Any Duchess Will Do (Spindle Cove #4)

Pauline obeyed. She’d learned one thing from her quick survey inside the bookshop. She’d seen prices scribbled on the slates, and now she knew for certain . . .

One thousand pounds could purchase a great many books.

It was time to set aside all thoughts of kisses, flutterings, and haunted dukes. She’d been hired for one purpose—to be a disaster—and she simply couldn’t fail.

Chapter Nine

Four petticoats.

Pauline had never dreamed that one woman could wear four petticoats. All at once, no less.

As she stared at her reflection in the mirror, she decided it would be more truthful to say the petticoats were wearing her. Her ivory silk skirts flared so dramatically, she didn’t know how she’d fit through the doorway. She’d consider herself lucky if she survived the evening without plowing down any dogs or small children.

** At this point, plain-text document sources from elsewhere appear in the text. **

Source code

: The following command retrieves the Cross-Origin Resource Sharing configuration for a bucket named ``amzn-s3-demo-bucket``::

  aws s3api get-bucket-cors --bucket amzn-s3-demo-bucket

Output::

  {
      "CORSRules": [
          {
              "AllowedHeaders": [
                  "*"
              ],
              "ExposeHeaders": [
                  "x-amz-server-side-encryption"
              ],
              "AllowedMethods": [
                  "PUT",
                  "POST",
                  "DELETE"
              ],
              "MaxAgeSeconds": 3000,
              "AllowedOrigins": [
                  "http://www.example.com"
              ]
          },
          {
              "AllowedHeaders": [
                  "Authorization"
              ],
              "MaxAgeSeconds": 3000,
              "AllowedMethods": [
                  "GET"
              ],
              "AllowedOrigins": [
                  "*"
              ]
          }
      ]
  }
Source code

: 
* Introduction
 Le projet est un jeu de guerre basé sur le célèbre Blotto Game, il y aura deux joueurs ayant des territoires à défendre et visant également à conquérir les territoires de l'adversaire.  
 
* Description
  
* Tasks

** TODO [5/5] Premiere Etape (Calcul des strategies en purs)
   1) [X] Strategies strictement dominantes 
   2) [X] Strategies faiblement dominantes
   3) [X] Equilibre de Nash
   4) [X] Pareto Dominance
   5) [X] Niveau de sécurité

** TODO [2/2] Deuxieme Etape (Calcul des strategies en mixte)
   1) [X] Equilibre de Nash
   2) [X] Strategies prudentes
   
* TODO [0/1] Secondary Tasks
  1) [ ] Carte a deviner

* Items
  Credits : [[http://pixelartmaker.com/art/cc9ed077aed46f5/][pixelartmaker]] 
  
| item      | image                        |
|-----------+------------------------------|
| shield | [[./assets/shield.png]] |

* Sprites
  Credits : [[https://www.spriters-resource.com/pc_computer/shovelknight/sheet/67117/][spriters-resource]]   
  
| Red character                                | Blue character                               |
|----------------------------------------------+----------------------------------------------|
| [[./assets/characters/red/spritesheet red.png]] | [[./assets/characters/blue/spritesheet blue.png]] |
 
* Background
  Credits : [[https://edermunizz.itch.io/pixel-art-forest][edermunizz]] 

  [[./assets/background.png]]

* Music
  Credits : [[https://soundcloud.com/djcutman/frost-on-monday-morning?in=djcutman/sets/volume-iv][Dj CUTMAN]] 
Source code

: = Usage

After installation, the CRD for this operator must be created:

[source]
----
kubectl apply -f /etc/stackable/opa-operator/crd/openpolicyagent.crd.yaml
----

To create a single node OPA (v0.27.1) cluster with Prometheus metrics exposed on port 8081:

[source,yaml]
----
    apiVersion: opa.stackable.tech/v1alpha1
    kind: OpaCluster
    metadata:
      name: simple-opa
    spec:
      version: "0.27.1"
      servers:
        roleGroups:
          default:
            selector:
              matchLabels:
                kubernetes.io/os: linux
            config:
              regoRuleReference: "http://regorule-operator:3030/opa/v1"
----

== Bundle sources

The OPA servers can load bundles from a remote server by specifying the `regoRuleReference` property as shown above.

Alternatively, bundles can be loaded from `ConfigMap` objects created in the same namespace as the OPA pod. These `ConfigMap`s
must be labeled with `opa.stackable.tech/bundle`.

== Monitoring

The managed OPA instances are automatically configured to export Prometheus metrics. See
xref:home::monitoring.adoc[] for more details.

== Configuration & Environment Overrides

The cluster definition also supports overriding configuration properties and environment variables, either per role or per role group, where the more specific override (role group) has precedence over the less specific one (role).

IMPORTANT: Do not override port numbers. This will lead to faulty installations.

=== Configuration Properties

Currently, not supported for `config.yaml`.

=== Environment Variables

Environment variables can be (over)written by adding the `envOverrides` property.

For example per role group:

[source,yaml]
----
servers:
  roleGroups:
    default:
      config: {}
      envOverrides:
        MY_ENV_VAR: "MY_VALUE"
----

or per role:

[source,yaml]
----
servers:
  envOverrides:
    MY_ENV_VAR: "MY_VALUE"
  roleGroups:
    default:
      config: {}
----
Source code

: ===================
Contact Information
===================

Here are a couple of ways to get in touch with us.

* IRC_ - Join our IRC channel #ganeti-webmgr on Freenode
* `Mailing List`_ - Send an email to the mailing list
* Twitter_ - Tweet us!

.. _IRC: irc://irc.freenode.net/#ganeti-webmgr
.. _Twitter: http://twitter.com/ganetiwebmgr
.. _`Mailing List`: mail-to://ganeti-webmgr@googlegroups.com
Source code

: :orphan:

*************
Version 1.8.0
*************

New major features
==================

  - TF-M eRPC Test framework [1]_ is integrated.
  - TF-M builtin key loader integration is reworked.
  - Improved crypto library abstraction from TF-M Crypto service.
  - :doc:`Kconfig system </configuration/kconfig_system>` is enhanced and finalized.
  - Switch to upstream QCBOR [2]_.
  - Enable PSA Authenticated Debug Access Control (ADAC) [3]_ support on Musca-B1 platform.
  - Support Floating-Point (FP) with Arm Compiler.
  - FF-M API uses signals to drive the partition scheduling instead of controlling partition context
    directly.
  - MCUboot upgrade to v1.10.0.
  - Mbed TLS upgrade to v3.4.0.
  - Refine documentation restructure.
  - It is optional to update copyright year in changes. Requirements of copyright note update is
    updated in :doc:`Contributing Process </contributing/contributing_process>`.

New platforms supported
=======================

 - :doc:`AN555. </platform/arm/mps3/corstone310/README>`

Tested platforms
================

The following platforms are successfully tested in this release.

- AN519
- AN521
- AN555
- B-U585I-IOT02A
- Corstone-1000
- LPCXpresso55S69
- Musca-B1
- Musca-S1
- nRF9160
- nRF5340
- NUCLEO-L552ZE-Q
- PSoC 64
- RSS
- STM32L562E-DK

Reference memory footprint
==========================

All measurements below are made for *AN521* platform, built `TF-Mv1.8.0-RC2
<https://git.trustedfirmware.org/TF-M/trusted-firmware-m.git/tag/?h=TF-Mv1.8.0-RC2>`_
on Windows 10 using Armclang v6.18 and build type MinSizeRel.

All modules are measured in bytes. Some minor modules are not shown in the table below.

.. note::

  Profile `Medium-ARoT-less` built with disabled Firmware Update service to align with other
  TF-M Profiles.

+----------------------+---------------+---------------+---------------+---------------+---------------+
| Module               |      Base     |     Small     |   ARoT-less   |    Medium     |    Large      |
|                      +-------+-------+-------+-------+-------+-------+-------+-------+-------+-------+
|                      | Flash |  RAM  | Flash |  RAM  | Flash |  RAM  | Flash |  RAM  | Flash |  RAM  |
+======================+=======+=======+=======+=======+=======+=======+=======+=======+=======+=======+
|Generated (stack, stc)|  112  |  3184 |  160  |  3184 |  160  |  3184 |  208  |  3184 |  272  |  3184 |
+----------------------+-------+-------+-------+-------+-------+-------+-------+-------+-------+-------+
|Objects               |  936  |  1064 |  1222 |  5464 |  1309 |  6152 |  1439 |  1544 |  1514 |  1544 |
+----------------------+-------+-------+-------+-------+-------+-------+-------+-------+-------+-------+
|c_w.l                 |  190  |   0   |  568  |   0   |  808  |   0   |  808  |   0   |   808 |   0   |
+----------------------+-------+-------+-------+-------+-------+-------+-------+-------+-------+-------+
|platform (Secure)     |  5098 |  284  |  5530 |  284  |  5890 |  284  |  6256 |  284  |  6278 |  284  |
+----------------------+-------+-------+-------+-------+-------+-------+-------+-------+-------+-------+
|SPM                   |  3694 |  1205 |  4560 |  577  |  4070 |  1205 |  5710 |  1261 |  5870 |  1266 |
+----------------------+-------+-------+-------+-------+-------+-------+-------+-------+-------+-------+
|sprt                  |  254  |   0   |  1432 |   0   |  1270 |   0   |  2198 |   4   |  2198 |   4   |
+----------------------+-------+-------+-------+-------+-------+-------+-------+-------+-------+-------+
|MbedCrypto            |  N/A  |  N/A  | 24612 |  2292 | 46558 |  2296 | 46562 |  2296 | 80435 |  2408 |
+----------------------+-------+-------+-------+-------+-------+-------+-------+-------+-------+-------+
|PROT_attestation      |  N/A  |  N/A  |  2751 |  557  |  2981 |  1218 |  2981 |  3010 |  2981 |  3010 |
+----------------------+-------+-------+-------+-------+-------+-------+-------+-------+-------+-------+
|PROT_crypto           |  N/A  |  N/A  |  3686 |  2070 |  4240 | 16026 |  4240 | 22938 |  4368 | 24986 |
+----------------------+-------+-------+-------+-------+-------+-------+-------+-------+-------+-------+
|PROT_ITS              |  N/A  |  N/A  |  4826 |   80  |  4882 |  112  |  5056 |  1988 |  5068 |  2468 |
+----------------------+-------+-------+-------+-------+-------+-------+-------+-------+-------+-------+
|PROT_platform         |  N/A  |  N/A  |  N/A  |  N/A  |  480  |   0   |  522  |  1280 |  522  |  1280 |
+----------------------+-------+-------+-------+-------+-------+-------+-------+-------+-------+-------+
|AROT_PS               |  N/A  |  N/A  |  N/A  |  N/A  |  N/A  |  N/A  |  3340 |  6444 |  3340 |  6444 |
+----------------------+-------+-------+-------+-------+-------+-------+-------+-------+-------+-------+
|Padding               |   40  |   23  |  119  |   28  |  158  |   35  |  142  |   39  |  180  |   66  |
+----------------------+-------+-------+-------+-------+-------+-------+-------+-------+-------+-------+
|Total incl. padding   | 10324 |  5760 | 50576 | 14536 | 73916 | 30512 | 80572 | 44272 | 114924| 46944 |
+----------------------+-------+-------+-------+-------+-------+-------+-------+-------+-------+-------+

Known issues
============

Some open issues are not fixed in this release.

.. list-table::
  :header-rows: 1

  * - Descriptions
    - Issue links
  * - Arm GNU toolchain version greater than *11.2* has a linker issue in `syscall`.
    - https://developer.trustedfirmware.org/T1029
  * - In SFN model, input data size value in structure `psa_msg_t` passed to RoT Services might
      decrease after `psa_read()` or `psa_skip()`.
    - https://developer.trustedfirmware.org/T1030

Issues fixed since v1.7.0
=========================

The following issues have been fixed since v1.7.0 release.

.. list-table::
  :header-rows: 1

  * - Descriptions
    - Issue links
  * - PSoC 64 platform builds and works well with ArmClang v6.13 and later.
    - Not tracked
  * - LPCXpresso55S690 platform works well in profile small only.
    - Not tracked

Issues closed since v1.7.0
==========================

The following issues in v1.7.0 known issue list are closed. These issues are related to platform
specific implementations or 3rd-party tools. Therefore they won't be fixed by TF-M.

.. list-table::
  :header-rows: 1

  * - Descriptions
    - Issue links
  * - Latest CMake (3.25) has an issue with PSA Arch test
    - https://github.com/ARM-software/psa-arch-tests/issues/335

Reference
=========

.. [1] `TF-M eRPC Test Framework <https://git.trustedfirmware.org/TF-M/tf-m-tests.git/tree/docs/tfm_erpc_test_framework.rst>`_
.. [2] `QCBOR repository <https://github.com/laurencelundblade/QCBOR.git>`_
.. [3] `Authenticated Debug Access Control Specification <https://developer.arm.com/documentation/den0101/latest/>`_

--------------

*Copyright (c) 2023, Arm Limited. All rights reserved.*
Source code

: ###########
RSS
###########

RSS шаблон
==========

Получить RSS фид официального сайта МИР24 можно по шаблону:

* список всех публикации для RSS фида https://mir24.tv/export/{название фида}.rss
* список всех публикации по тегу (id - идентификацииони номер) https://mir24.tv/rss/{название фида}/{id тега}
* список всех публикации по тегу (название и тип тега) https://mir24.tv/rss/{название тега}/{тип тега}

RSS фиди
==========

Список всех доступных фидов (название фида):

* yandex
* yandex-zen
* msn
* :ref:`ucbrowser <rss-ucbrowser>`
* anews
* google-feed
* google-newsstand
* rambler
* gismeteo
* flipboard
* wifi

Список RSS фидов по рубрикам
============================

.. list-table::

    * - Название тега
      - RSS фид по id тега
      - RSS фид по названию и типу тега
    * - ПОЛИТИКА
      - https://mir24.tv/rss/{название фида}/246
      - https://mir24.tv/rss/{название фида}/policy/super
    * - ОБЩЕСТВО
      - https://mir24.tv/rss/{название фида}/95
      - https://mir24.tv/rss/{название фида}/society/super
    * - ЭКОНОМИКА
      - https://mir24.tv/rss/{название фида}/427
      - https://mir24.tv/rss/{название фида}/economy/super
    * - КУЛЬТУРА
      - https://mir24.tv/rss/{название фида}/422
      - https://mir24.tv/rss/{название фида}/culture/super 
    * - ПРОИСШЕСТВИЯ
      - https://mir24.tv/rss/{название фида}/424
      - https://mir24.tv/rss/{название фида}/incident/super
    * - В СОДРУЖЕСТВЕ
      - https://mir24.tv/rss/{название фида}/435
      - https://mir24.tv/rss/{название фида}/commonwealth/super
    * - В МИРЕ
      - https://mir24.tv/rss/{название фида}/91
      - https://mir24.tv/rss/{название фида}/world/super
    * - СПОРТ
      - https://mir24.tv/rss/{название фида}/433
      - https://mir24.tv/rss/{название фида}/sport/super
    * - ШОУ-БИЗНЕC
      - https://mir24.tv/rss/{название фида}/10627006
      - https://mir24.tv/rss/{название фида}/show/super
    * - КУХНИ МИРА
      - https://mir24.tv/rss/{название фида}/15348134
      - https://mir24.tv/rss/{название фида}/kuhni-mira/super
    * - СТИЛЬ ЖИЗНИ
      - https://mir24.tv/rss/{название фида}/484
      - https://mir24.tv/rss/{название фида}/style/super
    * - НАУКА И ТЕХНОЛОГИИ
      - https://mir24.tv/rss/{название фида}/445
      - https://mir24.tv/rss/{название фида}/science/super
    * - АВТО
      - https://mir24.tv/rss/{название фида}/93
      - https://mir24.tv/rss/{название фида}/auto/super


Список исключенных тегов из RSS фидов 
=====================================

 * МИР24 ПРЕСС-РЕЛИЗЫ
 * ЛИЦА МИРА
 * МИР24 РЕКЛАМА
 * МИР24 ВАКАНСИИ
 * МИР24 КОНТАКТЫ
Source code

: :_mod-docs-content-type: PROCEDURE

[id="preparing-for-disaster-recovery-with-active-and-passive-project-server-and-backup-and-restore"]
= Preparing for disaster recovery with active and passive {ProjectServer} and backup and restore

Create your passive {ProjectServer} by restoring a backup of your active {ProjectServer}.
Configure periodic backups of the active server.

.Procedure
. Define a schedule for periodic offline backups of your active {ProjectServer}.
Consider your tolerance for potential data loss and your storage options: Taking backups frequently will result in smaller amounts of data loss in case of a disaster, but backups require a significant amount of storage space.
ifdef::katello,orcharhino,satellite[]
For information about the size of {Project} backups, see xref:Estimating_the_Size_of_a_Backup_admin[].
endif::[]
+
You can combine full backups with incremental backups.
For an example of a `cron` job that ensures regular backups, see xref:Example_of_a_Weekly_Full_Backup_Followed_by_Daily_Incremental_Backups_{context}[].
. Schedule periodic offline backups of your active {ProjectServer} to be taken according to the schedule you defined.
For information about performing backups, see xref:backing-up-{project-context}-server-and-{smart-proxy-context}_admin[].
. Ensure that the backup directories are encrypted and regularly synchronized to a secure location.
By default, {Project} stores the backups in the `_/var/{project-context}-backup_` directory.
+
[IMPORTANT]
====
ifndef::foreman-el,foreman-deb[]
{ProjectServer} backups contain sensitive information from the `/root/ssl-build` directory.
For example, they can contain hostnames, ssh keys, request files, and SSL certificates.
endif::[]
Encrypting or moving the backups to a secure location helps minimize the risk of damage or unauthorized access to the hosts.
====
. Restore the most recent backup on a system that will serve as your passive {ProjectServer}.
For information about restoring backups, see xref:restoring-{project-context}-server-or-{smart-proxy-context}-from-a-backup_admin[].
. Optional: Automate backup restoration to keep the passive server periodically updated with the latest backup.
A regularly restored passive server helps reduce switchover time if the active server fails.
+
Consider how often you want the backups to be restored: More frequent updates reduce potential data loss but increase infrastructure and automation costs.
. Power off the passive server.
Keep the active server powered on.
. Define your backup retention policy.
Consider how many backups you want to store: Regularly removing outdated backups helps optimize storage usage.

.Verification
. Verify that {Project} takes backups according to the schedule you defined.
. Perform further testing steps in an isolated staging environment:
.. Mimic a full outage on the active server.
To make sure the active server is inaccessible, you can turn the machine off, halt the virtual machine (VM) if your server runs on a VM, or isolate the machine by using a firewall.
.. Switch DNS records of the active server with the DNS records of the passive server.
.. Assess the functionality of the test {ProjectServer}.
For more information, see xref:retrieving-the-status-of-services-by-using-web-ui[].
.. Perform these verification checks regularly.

God help her if she needed to relieve herself.

As Fleur placed the final touches on her hair, Pauline stared wistfully at a cup of tea. It was going to be a long, thirsty evening.

“Listen to me closely,” the duchess said. “There’s a great deal at stake tonight.”

Pauline nodded.

“If you want to win society’s admiration, everyone must see you. No hiding in the corners or ducking behind the potted palms.”

Note: Make bosom friends with potted palms.

“But though it’s imperative to be seen, it’s less important to be heard. Talk with the ladies, but not too much. That goes double for the gentlemen.”

Which part? The talking, or the not too much?

“Tonight, you’ll appear before the cream of London society. Let them see you as a lovely young lady with a certain freshness about her. A translucent petal, veiled in mystery. Someone they’re dying to claim they’ve met, but don’t truly know at all. Do you understand?”

Oh, yes. Clear as pitch.

In the corridor, her progress was slow. She wasn’t accustomed to walking in such heavy skirts, nor in heeled slippers. Her gait resembled that of a wobbly foal. Perhaps a wobbly foal drunk on cider mash.

As they approached the staircase, her slipper heel snagged on the fringe of the carpet, nearly sending her sprawling. Pauline caught herself on a side table and endured several seconds of sheer agony as a porcelain shepherdess wavered back and forth on her base, deciding whether or not to fall.

“Miss Simms.” Several paces ahead, the duchess whirled about to face her. “Have you forgotten how to walk?”

“I do know how to walk.” She growled at the smiling shepherdess. “Just not dressed in all this.”

“First, stand tall.”

Pauline obeyed, even though she felt like kicking off the nefarious shoes and shrinking back to her bedchamber.

“Stop thinking about your feet. Imagine there’s a string attached to your navel,” the duchess advised. “Now let it pull you forward.”

Amazing.

Simple as it sounded, the duchess’s suggestion worked. When Pauline concentrated on her center, all the other parts fell into place. Her feet moved one in front of the other, and her shoulders just naturally pulled back. She felt taller, more assured. Floating.

As they neared the grand staircase, she felt an anxious twist in her belly. Her mind’s eye supplied a vision—the silliest of fancies, no doubt—that the duke would be standing at the bottom of the stairs, waiting for them.

Waiting for her.

Oh, she hoped he would be there. She hoped he’d look up and see her—and then watch, enraptured, as she smoothly descended every last one of the two dozen steps like a silken mist. When she reached the bottom of the stairs, he’d take her hand and kiss it with those strong, passionate lips.

And he’d whisper just one hushed, reverent word:

Perfect.

It was a ridiculous fantasy. Completely absurd. And she wanted it to happen so desperately, she could scarcely breathe. After that encounter with the shopkeeper earlier, she could have used a fresh supply of confidence.

She reached the top of the staircase.

The duke wasn’t there at all. So he didn’t watch her stumbling down the two dozen stairs, and when she finally made her unceremonious landing, there were no kisses or compliments to be had.

They’d been waiting, stuffed into the coach—giant skirts and all—for a solid ten minutes before he finally joined them.

“Really, Griff,” the duchess said.

He didn’t apologize. “I had a letter to finish.”

He cast a quick glance at Pauline, then looked away.

So much for her fantasies of enrapturing him with her radiant beauty. In the darkness of the carriage, with her hair pulled back so severely and all these petticoats wadded about her, she probably looked like a barn mouse who’d drowned in a dish of meringue.

Two minutes after departing from Halford House, the carriage rolled to a halt again.

“Here we are,” the duchess said.

“Truly?” Pauline asked. “We might have walked.”

The duchess only gave her a look, but Pauline didn’t need it translated. Duchesses do not walk.